*Work to complete*: Word for word, repeat the entries, minus the pictures.

····················

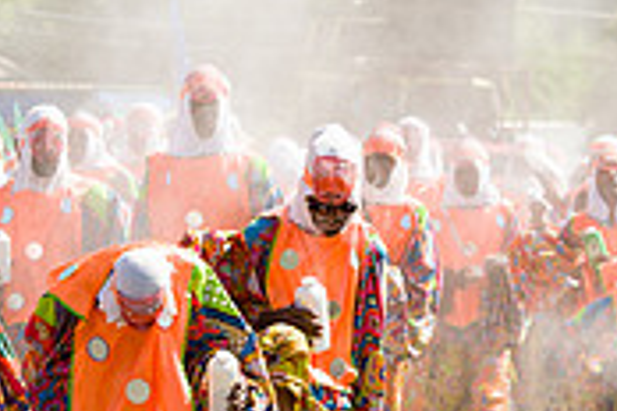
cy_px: 244
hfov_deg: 5.5
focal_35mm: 374
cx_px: 191
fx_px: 6409
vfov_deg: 3.7
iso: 100
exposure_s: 1/250
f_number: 6.3
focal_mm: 112
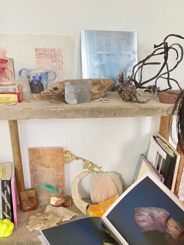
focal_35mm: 41
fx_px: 290
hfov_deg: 34.8
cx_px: 125
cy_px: 173
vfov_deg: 44.7
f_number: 1.8
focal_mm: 4.25
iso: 125
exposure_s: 1/96
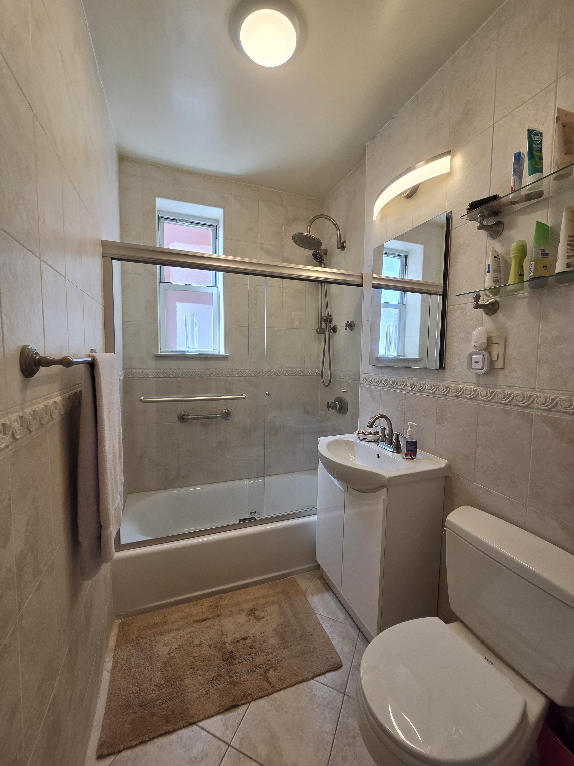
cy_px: 383
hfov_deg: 89.9
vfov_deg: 106.2
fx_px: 287
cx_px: 287
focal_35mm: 13
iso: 64
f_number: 2.2
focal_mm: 2.2
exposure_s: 1/120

····················

*Exercise result*:
cy_px: 244
hfov_deg: 5.5
focal_35mm: 374
cx_px: 191
fx_px: 6409
vfov_deg: 3.7
iso: 100
exposure_s: 1/250
f_number: 6.3
focal_mm: 112
focal_35mm: 41
fx_px: 290
hfov_deg: 34.8
cx_px: 125
cy_px: 173
vfov_deg: 44.7
f_number: 1.8
focal_mm: 4.25
iso: 125
exposure_s: 1/96
cy_px: 383
hfov_deg: 89.9
vfov_deg: 106.2
fx_px: 287
cx_px: 287
focal_35mm: 13
iso: 64
f_number: 2.2
focal_mm: 2.2
exposure_s: 1/120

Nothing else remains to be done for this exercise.